The poll, conducted by the Lowy Institute and Australia India Institute here, found that 75 per cent respondents who participated believed Australia was a good place to be educated, ranking second only to the United States.
"It reveals that ordinary Indians quite like Australia despite all the trouble that's happened," said the study's co-author and Director of the Lowy Institute, Prof Rory Medcalf.
"All the trouble" refers to series of much-publicised attacks on Indian students, studying in Australia, in 2009 and 2010. And these events have still left their mark on Indians' opinions of Australia.
The poll found 62 per cent of Indians still considered Australia a dangerous place for students, and 61 per cent also felt the attacks were racially motivated.
A further 60 per cent of the 1233 adult respondents said they would like India's government and society to be more like Australia's.
Overall, Indians ranked Australia among the top four countries they felt closest to, with the United States, Japan and Singapore taking out the top three.
Education, democracy and cricket are important foundations for Indian-Australian relations, the poll showed.
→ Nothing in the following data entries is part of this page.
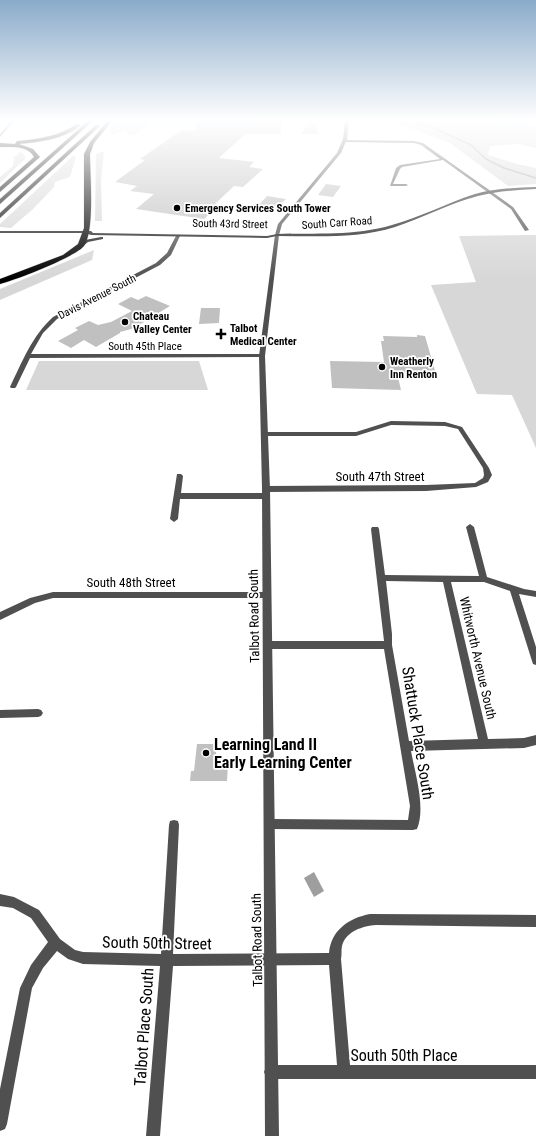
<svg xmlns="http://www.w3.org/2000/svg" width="536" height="1136" font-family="'Roboto Condensed',sans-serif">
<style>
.green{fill:#d7d7d7}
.water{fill:#9e9e9e}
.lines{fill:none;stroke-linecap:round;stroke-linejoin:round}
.stream{stroke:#9e9e9e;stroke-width:1.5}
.building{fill:#c0c0c0}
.motorway-casing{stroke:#dbdbdb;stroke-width:1}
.minor{fill:#505050;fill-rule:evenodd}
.tertiary{fill:#505050;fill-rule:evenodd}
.secondary{fill:#1d1d1d;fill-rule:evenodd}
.motorway{fill:#000;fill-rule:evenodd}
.poi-dot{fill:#000;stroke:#fff;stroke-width:1.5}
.labels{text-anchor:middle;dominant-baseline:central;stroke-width:3.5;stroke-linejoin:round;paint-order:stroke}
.far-poi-label{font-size:11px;font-weight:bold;fill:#000;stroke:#fff;text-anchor:start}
.far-street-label{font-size:11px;fill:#000;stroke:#fff}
.street-label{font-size:13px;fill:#000;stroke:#fff}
.near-street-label{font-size:16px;fill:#000;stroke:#fff}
.near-poi-label{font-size:16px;font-weight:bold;fill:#000;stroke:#fff;text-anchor:start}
</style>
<rect width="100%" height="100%" fill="#fff"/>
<path class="green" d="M 117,120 L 152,120 L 135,135 L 130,135 L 125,130 L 112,135 L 110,129 Z
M 353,120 L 518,122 L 536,126 L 536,148 L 519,144 L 490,146 L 488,155 L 517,164 L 536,168 L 536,184 L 508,186 L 450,143 L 397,123 L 351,123 Z
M 104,151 L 101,180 L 102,221 L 95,221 L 96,154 Z
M 22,152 L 26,158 L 0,183 L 0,177 L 13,166 L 14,156 L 17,156 L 18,153 Z
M 73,156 L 76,157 L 70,177 L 55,182 L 54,187 L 33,209 L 11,228 L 0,227 L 0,224 Z
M 536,235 L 536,448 L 512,395 L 477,394 L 431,285 L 476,282 L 459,236 Z
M 94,250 L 92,260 L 0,300 L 0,289 Z
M 39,361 L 199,361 L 208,390 L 26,390 Z"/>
<path class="water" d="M 314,872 L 324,891 L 314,897 L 304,878 Z"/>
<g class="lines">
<path class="stream" d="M 398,120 L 434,128 L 471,145 L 486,159 L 504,168 L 536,178"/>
</g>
<path class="building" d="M 197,120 L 281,120 L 281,134 L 245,134 L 219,158 L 254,162 L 249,167 L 263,169 L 243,187 L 234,186 L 215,204 L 219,205 L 204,219 L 136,209 L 154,194 L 130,191 L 137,186 L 115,182 L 145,160 L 140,159 L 182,130 L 195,131 Z
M 311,120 L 316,120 L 318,134 L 301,134 Z
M 326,184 L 341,186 L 333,197 L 318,195 Z
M 267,196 L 286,199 L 272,212 L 261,210 L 260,209 L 262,207 L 258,206 Z
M 146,296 L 170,306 L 155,315 L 148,312 L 144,322 L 131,329 L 120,332 L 120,333 L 96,347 L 84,340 L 71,348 L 58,341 L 78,330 L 75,328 L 89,321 L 98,325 L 111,322 L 132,311 L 118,304 L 131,297 L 138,300 Z
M 201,308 L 220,308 L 219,323 L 199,324 Z
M 417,335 L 425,336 L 436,374 L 397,373 L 401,390 L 332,388 L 330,361 L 384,362 L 381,341 L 384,341 L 383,336 L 417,337 Z
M 197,744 L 217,744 L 215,763 L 228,763 L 227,781 L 190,781 L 191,771 L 194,771 Z"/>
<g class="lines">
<defs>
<path id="motorway" d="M 89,120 L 94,120 L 0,204 L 0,199 Z
M 108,120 L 113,120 L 94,143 L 90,154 C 90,174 95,231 84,246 C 75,257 16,280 0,284 L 0,279 L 63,255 L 78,244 L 84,228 L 84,154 L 90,142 Z
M 77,124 L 81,125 C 65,139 40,142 19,144 L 33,149 L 40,157 L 0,192 L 0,187 L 34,157 C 28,145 11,147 0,147 L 0,143 L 15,144 L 17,141 C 39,139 59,136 77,124 Z
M 96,125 L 100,126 L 0,218 L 0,213 Z"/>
</defs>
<use href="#motorway" class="motorway-casing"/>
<path class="minor" d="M 343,140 L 414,141 L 423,143 L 513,207 L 529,230 L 525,231 L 511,209 L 443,160 L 402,167 L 400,169 L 393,184 L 406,184 L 408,185 L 406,186 L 390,186 L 396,168 L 400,165 L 440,159 L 421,145 L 414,143 L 344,142 Z
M 178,235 L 180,236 L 171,255 L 160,265 L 57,319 L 43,333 L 31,354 L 262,354 L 264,355 L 264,357 L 30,358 L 16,387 L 15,388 L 11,388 L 10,387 C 22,362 32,336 53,317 L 156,263 L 167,253 L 176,236 Z
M 391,421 L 445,422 L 462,427 L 489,468 L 492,475 L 488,482 L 476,487 L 426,491 L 266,492 L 262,489 L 266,486 L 426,485 L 475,483 L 483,478 L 484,475 L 483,468 L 458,429 L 445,426 L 391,425 L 356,436 L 265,436 L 262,434 L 265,432 L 356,432 Z
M 177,474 L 181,474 L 183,476 L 181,493 L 266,493 L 270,496 L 266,499 L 180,499 L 178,519 L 174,522 L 170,519 Z
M 470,524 L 474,527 L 487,577 L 524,589 L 536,591 L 536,597 L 519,594 L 536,647 L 536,665 L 533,664 L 532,661 L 510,591 L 484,582 L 451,582 L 488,739 L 524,738 L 536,735 L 536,745 L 524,748 L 411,751 C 415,773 426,808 417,829 L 413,830 L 269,829 L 265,828 L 264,824 L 265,820 L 269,819 L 408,820 L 410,806 L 384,649 L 267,649 L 264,648 L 263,645 L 264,642 L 267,641 L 384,641 L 371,529 L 372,527 L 378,527 L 379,529 L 385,575 L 479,576 L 466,527 ZM 386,581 L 443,582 L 478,739 L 409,741 L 392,645 L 392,634 Z
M 53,592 L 267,592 L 270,593 L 271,595 L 270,597 L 267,598 L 53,598 L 35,603 L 0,620 L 0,612 L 30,598 Z
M 38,709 L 41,710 L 43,713 L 41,716 L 38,717 L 0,718 L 0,710 Z
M 174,820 L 178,821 L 179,825 L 173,954 L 329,953 C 331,930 349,918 370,914 L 536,915 L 536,927 L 376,925 C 363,926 346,931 342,946 C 341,950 342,955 341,959 L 350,1065 L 536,1065 L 536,1079 L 271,1079 L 266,1077 L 264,1072 L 266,1067 L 271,1065 L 337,1065 L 329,965 L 173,966 L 160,1136 L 146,1136 L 160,966 L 83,964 L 68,959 L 57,951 L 43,968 L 32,988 L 7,1124 L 5,1129 L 0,1131 L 0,1089 L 20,988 L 31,965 L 48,942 L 31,918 L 13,908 L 0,906 L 0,894 L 14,897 L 39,910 L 60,939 L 75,950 L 83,952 L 161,954 L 169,825 L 170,821 Z"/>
<path class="tertiary" d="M 12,120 L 15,120 L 0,137 L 0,134 Z
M 345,120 L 349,120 L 347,139 L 341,153 L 282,224 L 279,235 L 265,356 L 270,489 L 279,1136 L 265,1136 L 262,489 L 259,356 L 275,235 L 278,224 L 337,153 L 343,139 Z"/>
<path class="secondary" d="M 536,187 L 536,189 C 517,190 497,191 478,196 C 450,203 423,218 395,227 C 357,239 316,236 277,236 L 267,238 L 91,235 L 85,233 L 0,233 L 0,231 L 91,231 L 93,233 L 267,236 L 277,234 C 315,233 355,236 392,225 C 421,217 447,203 475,194 C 495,188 516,188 536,187 Z
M 101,237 L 103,237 L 103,239 L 88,242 L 83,246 L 79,245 L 85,240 Z"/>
<use href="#motorway" class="motorway"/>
</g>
<linearGradient id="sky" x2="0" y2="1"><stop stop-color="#8aabca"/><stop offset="0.43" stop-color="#fff"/><stop offset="1" stop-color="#fff" stop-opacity="0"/></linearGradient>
<rect width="536" height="279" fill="url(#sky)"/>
<g class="poi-dot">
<circle cx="177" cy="208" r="4"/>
<circle cx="125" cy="322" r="4"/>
<path d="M219 328h4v4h4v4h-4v4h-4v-4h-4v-4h4z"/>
<circle cx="382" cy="367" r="4"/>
<circle cx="206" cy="753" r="4"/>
</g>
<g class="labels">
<g class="far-poi-label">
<text x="185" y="208">Emergency Services South Tower</text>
<text x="133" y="316">Chateau<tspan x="133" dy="13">Valley Center</tspan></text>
<text x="230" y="328">Talbot<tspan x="230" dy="13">Medical Center</tspan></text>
<text x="390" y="361">Weatherly<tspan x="390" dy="13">Inn Renton</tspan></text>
</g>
<g class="far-street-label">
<text transform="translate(337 223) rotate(-4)">South Carr Road</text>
<text transform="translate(230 224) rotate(1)">South 43rd Street</text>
<text transform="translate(97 297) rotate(-27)">Davis Avenue South</text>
<text x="145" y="346">South 45th Place</text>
</g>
<g class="street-label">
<text x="380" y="476">South 47th Street</text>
<text x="131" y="582">South 48th Street</text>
<text transform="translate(254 616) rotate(-91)">Talbot Road South</text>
<text transform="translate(478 658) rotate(77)">Whitworth Avenue South</text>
<text transform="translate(257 940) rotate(-91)">Talbot Road South</text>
</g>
<g class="near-street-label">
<text transform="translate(418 733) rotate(81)">Shattuck Place South</text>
<text transform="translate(157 943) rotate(1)">South 50th Street</text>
<text transform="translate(144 1027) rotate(-86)">Talbot Place South</text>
<text x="404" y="1055">South 50th Place</text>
</g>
<g class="near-poi-label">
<text x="214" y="744">Learning Land II<tspan x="214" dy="18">Early Learning Center</tspan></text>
</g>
</g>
</svg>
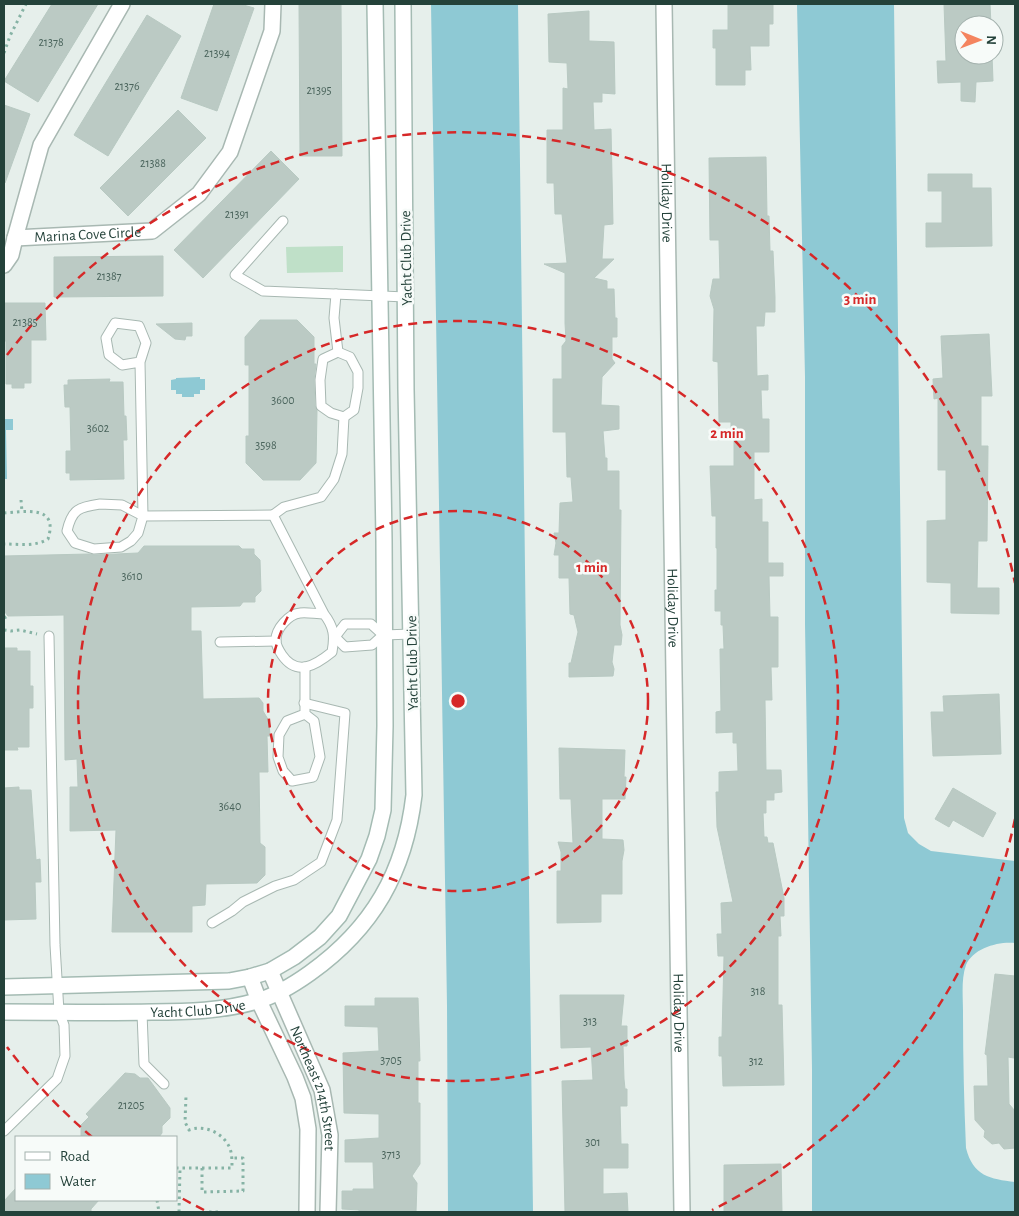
<svg xmlns="http://www.w3.org/2000/svg" width="1019" height="1216" font-family="'Alegreya Sans',sans-serif">
	<style>
		.green { fill: #bfe0c8 }
		.water { fill: #8ec9d4 }
		.building { fill: #bbcac4; stroke: #b8c9c2 }
		.lines { fill: none; stroke-linecap: round; stroke-linejoin: round }
		.lane-casing { stroke: #a8b8b2; stroke-width: 11 }
		.street-casing { stroke: #a8b8b2; stroke-width: 18 }
		.secondary-casing { stroke: #a4bbb3; stroke-width: 18 }
		.path { stroke: #86b3a5; stroke-width: 3; stroke-dasharray: 2.5 4; stroke-linecap: butt }
		.lane { stroke: #fff; stroke-width: 9 }
		.street { stroke: #fff; stroke-width: 15 }
		.secondary { stroke: #fff; stroke-width: 15 }
		.ring { fill: none; stroke: #d62828; stroke-width: 2.5; stroke-dasharray: 9 6 }
		.labels { text-anchor: middle; stroke-width: 5; stroke-linejoin: round; paint-order: stroke }
		.number-label { font-size: 12px; fill: #4a645c }
		.street-label { font-size: 15px; fill: #24423a; stroke: #f7fbf9 }
		.centre { fill: #d62828; stroke: #f7fbf9; stroke-width: 2.5 }
		.ring-label { font-size: 15px; text-anchor: middle; font-weight: bold; fill: #d62828; stroke: #f7fbf9; stroke-width: 5; stroke-linejoin: round; paint-order: stroke }
	</style>
	<rect width="100%" height="100%" fill="#e6efeb"/>
	<path class="green" d="M343 246V272L287 273 286 247Z"/>
	<g class="water">
		<path d="M431 4H518L533 1212H448L447 1005Z"/>
		<path d="M797 4H894L904 818 908 833 919 844 931 851 1015 861V943C999 941 973 948 966 965 961 979 963 997 963 1011 963 1057 964 1102 966 1148 973 1176 990 1179 1015 1182V1212H812V1069L805 624V377Z"/>
		<path d="M200 377V379H205V390H200V394H194V397H182V394H176V390H171V380L176 379V378Z"/>
		<path d="M4 419H13V430H6L7 479H4Z"/>
	</g>
	<g class="building">
		<path d="M52 4H98L38 102 4 81Z"/>
		<path d="M214 4H240L254 8 217 111 181 98Z"/>
		<path d="M299 4H341L342 156H300Z"/>
		<path d="M728 4H773V24H769V46H750L751 70H745V85H716V48H713V30H728Z"/>
		<path d="M944 4H990L991 25H964V55H992L993 81 976 82 975 102 961 101V82L938 83 937 61H946Z"/>
		<path d="M589 11V41L614 42 615 94 602 93V102H593L594 130 611 129 613 224 604 225 602 259H614L594 278 607 281V289H614L615 318H617V337H612V359L615 363 602 377 601 405 619 406V429L603 431 605 458H607V471H619V510H621L620 625 622 635 621 645H614L612 662 614 669 613 676 569 677V663H571L578 632 574 615 570 614 569 578H559V555H554L556 543 554 533H559L560 503 573 502 571 477H567L566 432H553V379H562V346L566 341 565 323V273L544 264 567 263 562 214H555L554 183H547V130H563V88L568 89 567 63 549 62 548 14Z"/>
		<path d="M147 15 181 36 108 156 74 135Z"/>
		<path d="M4 105 30 114 5 183H4Z"/>
		<path d="M178 110 206 138 128 216 100 188Z"/>
		<path d="M271 151 299 179 203 278 174 250Z"/>
		<path d="M766 157 767 216H769L770 251H773L775 297V312H765L764 326H756L757 376 768 375V390H761L762 419H769V452H754V500L762 499V522H768V563H783V576H769L770 617H778V667H771L772 700H765L766 770H781L782 792 774 793V800H766V813H763L764 837H767L768 843H773L784 898V916H780L781 936H778V1005H782L784 1085 723 1086 722 1056H719V1037H722L724 956H718L717 934H722L721 903 733 902 717 827 716 792H719V772L738 771 737 743H733V732L716 733V712L721 711 720 649H724L723 625H721V611H715V590H717V548H716V516H712L710 466H734V435H731V422H719L718 362 713 361 714 309 710 296 713 279H720L719 240H710L709 158Z"/>
		<path d="M928 174H972V188H991L992 246 926 247V223H942V191H928Z"/>
		<path d="M163 256V296L54 297V257Z"/>
		<path d="M4 303H45L46 340H31V383H24V388H12V384H6V341H4Z"/>
		<path d="M260 320H297L314 337V364H316L314 380 315 406 317 410 316 463 300 480H263L246 463V436H249V365H245V337Z"/>
		<path d="M192 323V336H186L185 340 175 339 156 324Z"/>
		<path d="M989 334 992 396H981V446H988L987 541H978L977 588H999V614L951 613V583L927 582V521L946 520V470H938V398L934 399 933 379 943 378 941 336Z"/>
		<path d="M110 379 109 382H123L124 416H126L127 440H123L124 479 70 480V473H66V451H71L70 407H65L64 385H68V380Z"/>
		<path d="M144 546H239L242 549H254V554L260 560 261 591 255 597V602H243L240 606 191 607V631H201L203 699 259 698 263 703V711L269 721 270 736H267L268 772H259L260 843 265 847V875L257 883 206 884 205 905 192 906V932H112L116 830 70 831V787H78L77 759 65 760 64 615 8 616 4 611V556L89 554 94 555 138 553Z"/>
		<path d="M4 648H17V651H30V686H33V708H29V747H17L18 750H4Z"/>
		<path d="M999 694 1001 754 933 756 931 712H944L943 696Z"/>
		<path d="M559 748 625 750 624 777H626L625 799H602V839L623 840 624 850 622 861V894H601V922L557 923V871H561V852L558 842 573 843 571 799H560Z"/>
		<path d="M19 787V790H31L36 860 40 859 41 882H35L36 919 4 920V788Z"/>
		<path d="M953 788 996 813 983 837 953 820 949 827 935 819Z"/>
		<path d="M995 974 1015 976V1045L1014 1058 1008 1057 1009 1104 1015 1111V1148L1004 1149 999 1143 992 1144 984 1137 985 1131 975 1120 974 1086H988L987 1055 985 1054Z"/>
		<path d="M560 995H624L621 1026H627V1046H623L624 1079 625 1089H627V1106H620L621 1144H628V1168H603V1194L627 1193 628 1212H565L562 1081 593 1080 591 1047 561 1048Z"/>
		<path d="M375 998H418L420 1061H418V1103H420V1164L412 1176 417 1183 416 1212H376L359 1211V1210L342 1209V1191H353V1189H374L373 1162H345V1140L379 1138V1114L344 1113 343 1053 379 1051 378 1027 345 1026V1006H375Z"/>
		<path d="M125 1073 135 1074 140 1078H148L170 1108V1118L162 1126V1133L159 1137H81V1125L89 1117 86 1114Z"/>
		<path d="M781 1164 782 1212H724V1165Z"/>
		<path d="M16 1188V1200H99L91 1209V1212H4V1201Z"/>
	</g>
	<g class="lines">
		<defs>
			<g id="lane">
				<path d="M283 221 235 275 263 291 406 297"/>
				<path d="M336 294 334 318 338 352"/>
				<path d="M338 352 350 357 358 372V388L354 410 344 417 331 413 321 406 320 380 323 359Z"/>
				<path d="M140 362 122 365 109 355 106 338 115 323 139 326 146 343 140 362 143 516 273 515 324 614C334 627 335 636 332 652 316 665 297 677 282 655 280 652 276 645 276 641 275 629 289 614 300 613 307 612 316 614 324 614"/>
				<path d="M100 504 122 505 143 516 138 533 131 541 121 547 94 549 75 543 67 531C72 509 79 507 100 504Z"/>
				<path d="M273 515 284 507 321 497 334 479 342 454 344 417"/>
				<path d="M335 637 345 647 372 645 383 635 412 634"/>
				<path d="M335 637 345 624H371L383 635"/>
				<path d="M220 642 276 641"/>
				<path d="M305 714 314 721 320 757 313 777 292 781 283 771 278 757 279 735 287 721 305 714V667"/>
				<path d="M212 923 232 911 243 902 275 886 294 880 321 862 337 820 345 713 304 703"/>
				<path d="M142 1013 144 1064 164 1084"/>
				<path d="M4 1131 57 1079 65 1056 64 1025 59 1012 55 945 49 636"/>
			</g>
			<g id="street">
				<path id="s1" d="M122 4 41 145 15 238 152 231 199 194 230 152 272 31 273 4"/>
				<path id="s2" d="M664 4 682 1212"/>
				<path d="M4 265 11 255 15 238"/>
				<path id="s3" d="M270 971 322 1090 330 1135 328 1212"/>
				<path d="M250 977 259 1001 295 1077 303 1098 308 1129 307 1212"/>
			</g>
			<g id="secondary">
				<path d="M4 987 229 981 250 977 270 971 294 957 320 937 339 916 369 859 377 836 383 810 385 726 384 540 375 4"/>
				<path id="s4" d="M4 1012C53 1012 102 1013 152 1012 187 1012 223 1011 257 1001 274 996 296 983 310 973 373 928 405 872 414 795L406 390 403 4"/>
			</g>
		</defs>
		<use href="#lane" class="lane-casing"/>
		<use href="#street" class="street-casing"/>
		<use href="#secondary" class="secondary-casing"/>
		<g class="path">
			<path d="M4 53 10 36 26 4"/>
			<path d="M21 500 22 512"/>
			<path d="M4 513C25 512 59 504 48 539 35 547 18 544 4 544"/>
			<path d="M4 618 8 616"/>
			<path d="M4 630 11 631 20 630 37 634"/>
			<path d="M176 1168H232C232 1163 232 1157 231 1152 227 1134 205 1124 189 1130L185 1122 186 1096"/>
			<path d="M202 1168V1192L243 1191V1158H231"/>
			<path d="M157 1200 159 1212"/>
			<path d="M179 1212 180 1168"/>
			<path d="M209 1212H222"/>
		</g>
		<use href="#lane" class="lane"/>
		<use href="#street" class="street"/>
		<use href="#secondary" class="secondary"/>
	</g>
	<g class="ring">
		<circle cx="458" cy="701" r="190"/>
		<circle cx="458" cy="701" r="380"/>
		<path d="M1015 819A569 569 0 0 1 712 1210M204 1210A569 569 0 0 1 178 1196M92 1137A569 569 0 0 1 7 1047M7 355A569 569 0 0 1 1015 583"/>
	</g>
	<g class="labels">
		<g class="number-label">
			<text x="51" y="46">21378</text>
			<text x="217" y="57">21394</text>
			<text x="127" y="90">21376</text>
			<text x="319" y="94">21395</text>
			<text x="153" y="167">21388</text>
			<text x="237" y="218">21391</text>
			<text x="109" y="280">21387</text>
			<text x="25" y="326">21385</text>
			<text x="283" y="404">3600</text>
			<text x="98" y="432">3602</text>
			<text x="266" y="449">3598</text>
			<text x="132" y="580">3610</text>
			<text x="230" y="810">3640</text>
			<text x="758" y="995">318</text>
			<text x="590" y="1025">313</text>
			<text x="391" y="1064">3705</text>
			<text x="756" y="1065">312</text>
			<text x="131" y="1109">21205</text>
			<text x="593" y="1146">301</text>
			<text x="391" y="1158">3713</text>
		</g>
		<g class="street-label">
			<text dy="5" stroke="none"><textPath href="#s2" startOffset="199">Holiday Drive</textPath></text>
			<text dy="5" stroke="none"><textPath href="#s1" startOffset="332">Marina Cove Circle</textPath></text>
			<text transform="translate(406 258) rotate(-91)" y="5">Yacht Club Drive</text>
			<text dy="5" stroke="none"><textPath href="#s2" startOffset="604">Holiday Drive</textPath></text>
			<text transform="translate(412 663) rotate(-91)" y="5">Yacht Club Drive</text>
			<text dy="5" stroke="none"><textPath href="#s4" startOffset="194">Yacht Club Drive</textPath></text>
			<text dy="5" stroke="none"><textPath href="#s2" startOffset="1009">Holiday Drive</textPath></text>
			<text dy="5" stroke="none"><textPath href="#s3" startOffset="126">Northeast 214th Street</textPath></text>
		</g>
	</g>
	<circle cx="458" cy="701" r="8" class="centre"/>
	<g class="ring-label">
		<text x="860" y="304">3 min</text>
		<text x="727" y="438">2 min</text>
		<text x="592" y="572">1 min</text>
	</g>
	<rect width="1019" height="1216" fill="none" stroke="#24423a" stroke-width="10"/>
	<rect x="15" y="1136" width="162" height="65" fill="#f7fbf9" stroke="#a3b1ad"/>
	<rect x="25" y="1152" width="25" height="8" fill="#ffffff" stroke="#a3b1ad"/>
	<text x="60" y="1161" font-size="15" fill="#24423a">Road</text>
	<rect x="25" y="1174" width="25" height="15" fill="#8ec9d4" stroke="#a3b1ad"/>
	<text x="60" y="1186" font-size="15" fill="#24423a">Water</text>
	<g transform="translate(979 40) rotate(91)"><circle r="24" fill="#f7fbf9" stroke="#a3b1ad"/>
	<path d="M0-4L9 19L0 12L-9 19Z" fill="#f4845f"/>
	<text y="-8" font-size="14" font-weight="bold" text-anchor="middle" fill="#24423a">N</text>
	</g>
</svg>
"There's still some fragility in the relationship and if there was another crisis it wouldn't take much to raise these ghosts about racism and danger," Medcalf said adding the main difference between Australia-India relations now, compared to five years ago, is that "champions of the relationship" have emerged.
The poll also found Indians wouldn't be nearly as interested in Australia if it weren't for the countries' mutual love of cricket.
"It shows the Australian cricket team is still good for one thing, and that is projecting a positive image of Australia in India," he said.
The report found Australia was well-liked in India with Indians holding relatively warm feelings towards Australia (56 degrees on a scale of 0 to 100), which ranks fourth after the US (62), Singapore (58) and Japan (57) out of 22 countries in the survey.
Welcoming the findings, AII director Amitabh Mattoo said, "The Australia-India relationship is an idea whose time has come. This poll confirms that Indian perceptions of Australia are improving, but more work is needed to build and secure this vital relationship."